WHAT YOU HAVE TO DO –
Images excluded, repeat each entry below exactly.

Scene images with change listings
----------------------------------------
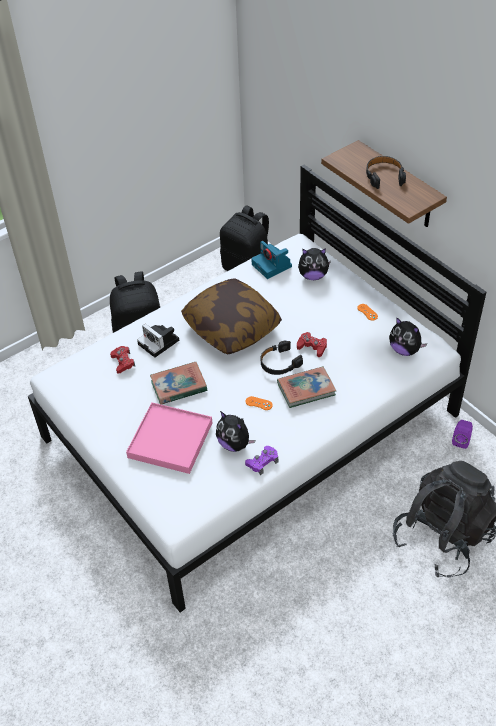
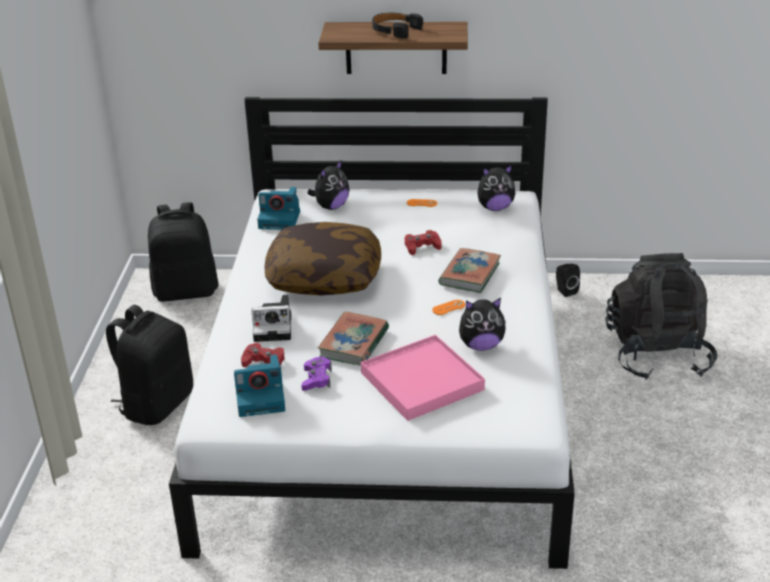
camera: 50 degrees left, 15 degrees down
purple game controller [245,446,278,475] -> purple game controller moved to [301,357,332,391]
black headphones [261,340,303,375] -> none
purple speaker [452,420,473,449] -> black speaker [556,264,580,297]
none -> camera [234,354,285,417]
----------------------------------------
RESPONSE –
camera: 50 degrees left, 15 degrees down
purple game controller [245,446,278,475] -> purple game controller moved to [301,357,332,391]
black headphones [261,340,303,375] -> none
purple speaker [452,420,473,449] -> black speaker [556,264,580,297]
none -> camera [234,354,285,417]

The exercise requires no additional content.